Source document –
Henry Keswick, Chairman
Preliminary Announcement of Results
For The Year Ended 31st December 2001
Results
The Group's operating companies faced a steadily deteriorating global economic
environment in 2001, made significantly worse by the terrorist attack on the United States in
September. Asian economies reacted with disappointing growth or, in some cases,
recession, and only towards the end of the year were there indications of a bottoming out.
In the circumstances, Jardine Strategic did well to increase underlying earnings per share by
44% to US¢22.00, reflecting the benefits of larger stakes in a number of Group companies.
Underlying profit rose to US$146 million, compared to US$128 million in 2000.
The Group's financial statements are prepared under International Accounting Standards,
which now require the revaluation of investment properties to be taken through the profit and
loss account, rather than directly to reserves. With the Group's extensive property interests,
primarily through Hongkong Land, this accounting treatment can give rise to significant
fluctuations in reported results.
For the year under review, negative movements in property valuations have produced a
reported net loss of US$181 million, or US¢27.21 per share. This compares with a net profit
of US$1,233 million, or US¢147.40 per share, in 2000, which benefited from the exceptional
profit on the sale of Robert Fleming and positive movements in property valuations.
Net asset value per share, based on the market price of the Company's holdings, decreased
by 4% to US$4.88 at the year end.

Your tasks –
1 - According to the 2001 results announcement, what was the net asset value per share at the year end, and how much had it changed?
2 - Continue the 2001 results announcement from its final sentence onward, in the same voice.

The data –

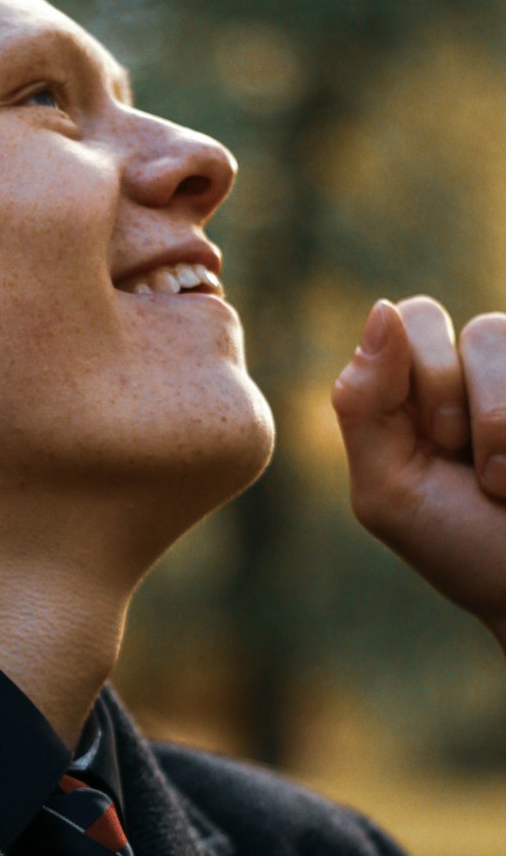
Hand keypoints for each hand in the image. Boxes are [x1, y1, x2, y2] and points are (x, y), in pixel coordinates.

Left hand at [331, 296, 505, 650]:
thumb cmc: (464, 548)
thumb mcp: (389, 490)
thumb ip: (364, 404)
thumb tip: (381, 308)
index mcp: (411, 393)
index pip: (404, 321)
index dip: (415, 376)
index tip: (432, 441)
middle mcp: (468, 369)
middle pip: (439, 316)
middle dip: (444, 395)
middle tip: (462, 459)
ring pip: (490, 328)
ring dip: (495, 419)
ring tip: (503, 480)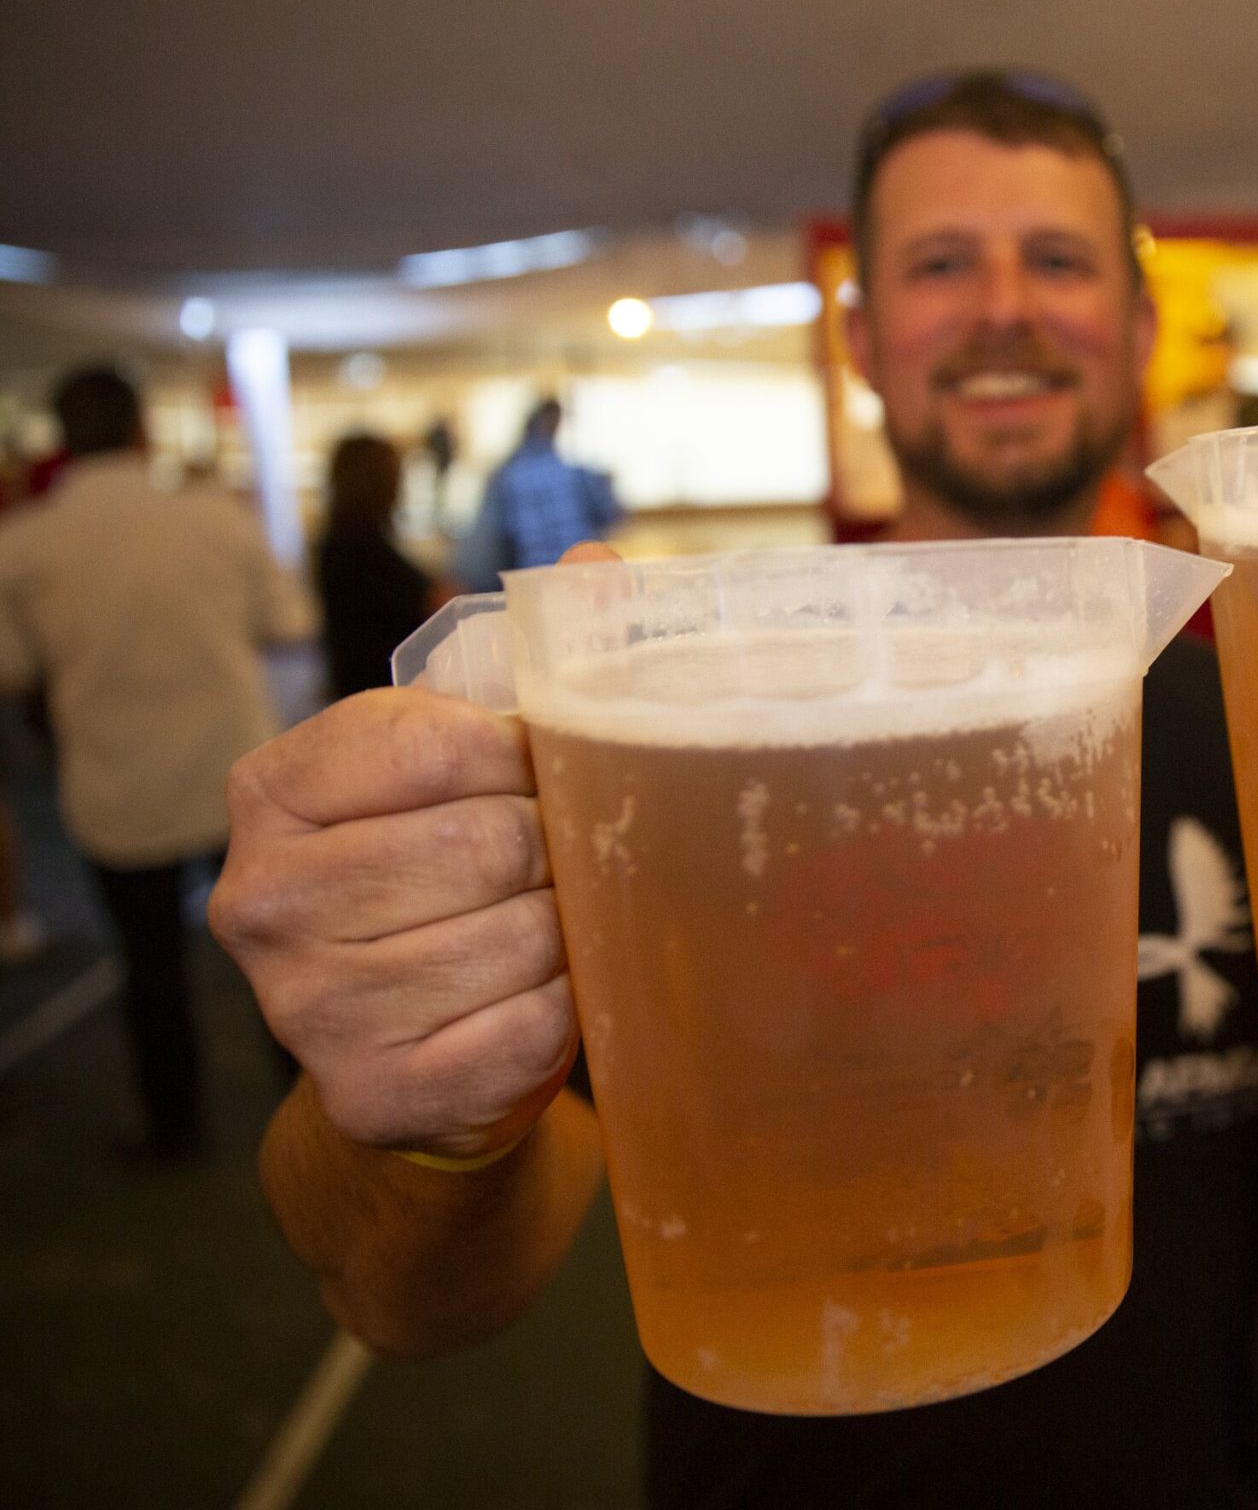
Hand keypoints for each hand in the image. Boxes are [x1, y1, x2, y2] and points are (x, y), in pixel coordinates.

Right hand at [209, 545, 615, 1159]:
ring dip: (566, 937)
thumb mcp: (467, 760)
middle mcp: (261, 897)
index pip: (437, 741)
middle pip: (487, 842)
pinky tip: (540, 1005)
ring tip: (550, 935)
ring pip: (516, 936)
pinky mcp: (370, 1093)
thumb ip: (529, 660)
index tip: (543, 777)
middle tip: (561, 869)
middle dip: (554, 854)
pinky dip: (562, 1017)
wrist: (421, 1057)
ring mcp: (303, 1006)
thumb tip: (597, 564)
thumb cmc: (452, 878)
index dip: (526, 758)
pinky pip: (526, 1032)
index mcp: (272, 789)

Exercise responses –
1 - It decreased by 4% to US$4.88.

2 -
The Board is recommending a final dividend of US¢9.90 per share, which, together with the
interim dividend of US¢4.60 per share, gives an unchanged dividend for the full year of
US¢14.50 per share.
Corporate Events
For some years a proportion of the Group's available cash flow has been invested in
increasing shareholdings in affiliates where this is considered the optimum use of resources
and where such action is expected to improve earnings or net assets per share. This policy
was successfully maintained in 2001, and further purchases of shares in Group companies
were made. Jardine Matheson purchased 2.3% of its own shares, increasing Jardine
Strategic's attributable interest to 51%, while in turn Jardine Matheson's interest in the
Company rose to 75%. The Company's other interests have also been increased, and it
now holds 41% of Hongkong Land, 62% of Dairy Farm, 66% of Mandarin Oriental and 29%
of Cycle & Carriage.
Group companies took advantage of the decline in US dollar interest rates to enhance their
debt profile and diversify their sources of debt financing. Two global ten-year bonds were
issued during the year on excellent terms - US$600 million by Hongkong Land and US$300
million by the Company. A significant number of bank facilities were also renewed across
the Group on improved terms. The Company's portfolio of first class businesses with strong
cash flows has proven its worth not only in assuring stability of earnings but also in securing
this favourable access to financial markets.
The proceeds from disposals in 2001 have moved Dairy Farm's balance sheet into a net
cash position. Dairy Farm is offering to repurchase by tender up to 10% of its issued share
capital.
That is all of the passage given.